Selected excerpt:
ClickHouse connector

This topic describes how to use the ClickHouse connector.

Background information

ClickHouse is a column-oriented database management system that is used for Online Analytical Processing (OLAP). For more information, see What Is ClickHouse?

The following table describes the capabilities supported by the ClickHouse connector.

Item	Description

Item	Description
Table type	Result table
Running mode	Batch mode and streaming mode
Data format	N/A
Metric	numRecordsOut numRecordsOutPerSecond currentSendTime Note For more information about the metrics, see Metrics.
API type	SQL API
Data update or deletion in a result table	If a primary key is specified in the DDL statement that is used to create a Flink result table and the ignoreDelete parameter is set to false, data in the result table can be updated or deleted. However, the data processing performance is significantly reduced.

Features

For a ClickHouse distributed table, data is directly written to a ClickHouse local table that corresponds to the ClickHouse distributed table.
For a ClickHouse cluster that is deployed in Alibaba Cloud E-MapReduce (EMR), you can use the exactly-once semantics.

Prerequisites

A ClickHouse table is created. For more information, see Create a New table.
A whitelist is configured for a ClickHouse cluster.
- If you use an Alibaba Cloud ApsaraDB for ClickHouse cluster, configure a whitelist by following the instructions provided in Configure the whitelist.
- If you use a ClickHouse cluster that is deployed in Alibaba Cloud EMR, configure a whitelist by following the instructions provided in Manage security groups.
- If you use a self-managed ClickHouse cluster that is hosted on Elastic Compute Service (ECS) instances, configure a whitelist by following the instructions provided in Overview.
- In other cases, configure the whitelist of the machines where the ClickHouse cluster is deployed to ensure that the ClickHouse cluster can be accessed by the machine where Realtime Compute for Apache Flink is deployed.
Note
For more information about how to view the CIDR blocks of the vSwitch to which Realtime Compute for Apache Flink belongs, see FAQ about workspace and namespace management and operations

Limits

The ClickHouse connector does not support the sink.parallelism parameter.
ClickHouse result tables support the at-least-once semantics.
Only Realtime Compute for Apache Flink that uses Ververica Runtime (VVR) 3.0.2 or later supports the ClickHouse connector.
Only Realtime Compute for Apache Flink that uses VVR 3.0.3 or VVR 4.0.7, or their later minor versions supports the ignoreDelete parameter in the WITH clause.
Only Realtime Compute for Apache Flink that uses VVR 4.0.10 or later supports the NESTED data type of ClickHouse.
Only Realtime Compute for Apache Flink that uses VVR 4.0.11 or later allows you to write data to a ClickHouse local table that corresponds to a ClickHouse distributed table.
Only Realtime Compute for Apache Flink that uses VVR 4.0.11 or later provides the exactly-once semantics to write data to a table of a ClickHouse cluster that is deployed in Alibaba Cloud EMR. The exactly-once semantics can no longer be used to write data to a table of a ClickHouse cluster of EMR V3.45.1, or a minor version later than EMR V5.11.1 due to the capability change of EMR ClickHouse.

Data excerpt:
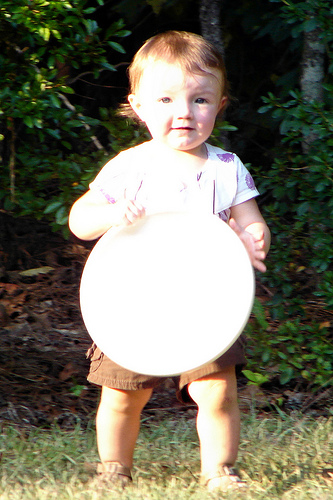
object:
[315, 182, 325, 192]
leaves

Stated goal:
Can you repeat the passage of the ClickHouse connector text that begins at "The ClickHouse connector does" and stops after "a ClickHouse distributed table.", switching "ClickHouse local table" to "ClickHouse shard table" throughout?

Finished task:
The ClickHouse connector does not support the sink.parallelism parameter.
ClickHouse result tables support the at-least-once semantics.
Only Realtime Compute for Apache Flink that uses Ververica Runtime (VVR) 3.0.2 or later supports the ClickHouse connector.
Only Realtime Compute for Apache Flink that uses VVR 3.0.3 or VVR 4.0.7, or their later minor versions supports the ignoreDelete parameter in the WITH clause.
Only Realtime Compute for Apache Flink that uses VVR 4.0.10 or later supports the NESTED data type of ClickHouse.
Only Realtime Compute for Apache Flink that uses VVR 4.0.11 or later allows you to write data to a ClickHouse shard table that corresponds to a ClickHouse distributed table.